Repair of DNA damage ensures genome integrity. Mutation or dysregulation of genes that regulate DNA repair are commonly observed in cancer, resulting in uncontrolled cell proliferation [31]. In the peritumoral skin of melanoma, overexpression of PRMT5 and other genomic regulators has been observed. In addition, overexpression of genes that regulate histone dimethylation, cell cycle progression, DNA repair and nuclear protein import has been observed in melanoma, indicating that epigenetic modifications in peritumoral skin may be involved in melanoma development [32]. A potential mechanism could be that PRMT5 functions as a key regulator of homologous recombination (HR)-mediated double-strand break (DSB) repair. Since PRMT5 has been shown to symmetrically dimethylate RuvB-like 1 protein (RUVBL1), it may trigger acetylation of H4K16 by Tat-interactive protein-60KDa (TIP60) and facilitate p53 binding protein1 (53BP1) displacement from DSBs [33]. Moreover, in response to camptothecin, PRMT5 can directly bind tyrosyl-DNA phosphodiesterase 1 (TDP1) and dimethylate it, thus stimulating TDP1 repair function and promoting cell survival [34]. In acute myeloid leukemia (AML) cells, PRMT5 inhibition correlates with DNA damage, and its depletion has been found to cause DNA damage accumulation and cell cycle arrest. The reason behind this could be that PRMT5 silencing induces alternative splicing of histone-modification and DNA-repair factor TIP60/KAT5, leading to impaired HR-DNA repair [35]. Though data explaining the mechanism underlying the association between PRMT5 and DNA repair in cancer are scarce, together these results indicate that protein methylation, regulated by PRMT5, plays an important role in DNA repair processes.

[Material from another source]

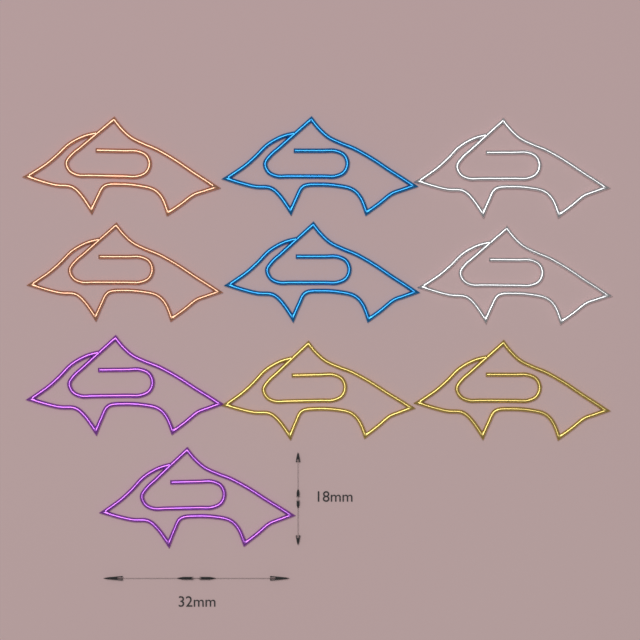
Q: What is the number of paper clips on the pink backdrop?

DNA repair and cell cycle progression are tightly connected, i.e., p53 activated by DNA damage can cause cell cycle arrest and, ultimately, apoptosis. Since p53 is a major substrate of PRMT5 methylation, PRMT5 may regulate p53-mediated cell cycle arrest and apoptosis [20]. Another factor that promotes cell cycle progression and induces apoptosis is E2F transcription factor 1 (E2F-1), which has also been found to be directly methylated by PRMT5 [36]. In cancer, PRMT5 may also methylate Kruppel-like factor 4 (KLF4), leading to KLF4 ubiquitination inhibition. Elevated KLF4 protein levels lead to p21 upregulation, Bcl-2-associated X (BAX) downregulation, cancer cell genome stability impairment, increased cancer cell growth and survival and, finally, cancer progression [37]. In hepatocellular carcinoma cells, PRMT5 has been found to induce ERK phosphorylation to downregulate BTG2, whereas overexpression of B-cell translocation gene 2 (BTG2) in these cells caused cell cycle arrest in the G1 phase [38]. In lymphoma, PRMT5 has been found to promote cell cycle progression and proliferation by regulating the WNT/β-catenin and AKT/GSK3β pathways through increased transcription of their downstream target genes, including cyclin D1, c-MYC and survivin [39]. In glioblastoma, PRMT5 activity has been found to be required for the internal ribosome entry site activity of cyclin D1 and c-MYC via a heterogeneous nuclear ribonucleoprotein A1 (hnRNPA1)-dependent pathway. When using a mTOR inhibitor to treat glioblastoma, PRMT5 activity was found to be upregulated, indicating a potential of using both mTOR and PRMT5 inhibitors to treat glioblastoma [40]. Similarly, in melanoma combinations of cyclin-dependent kinase 4/6 (CDK4/6) and PRMT5 inhibitors may provide an efficient therapeutic strategy, since in CDK4/6 inhibitor-resistant melanoma cells PRMT5 inhibition sensitivity is increased. This increase is dependent on MDM4, since PRMT5 regulates the splicing of MDM4 mRNA and MDM4 is a negative regulator of p53, which in turn regulates the cell cycle [41].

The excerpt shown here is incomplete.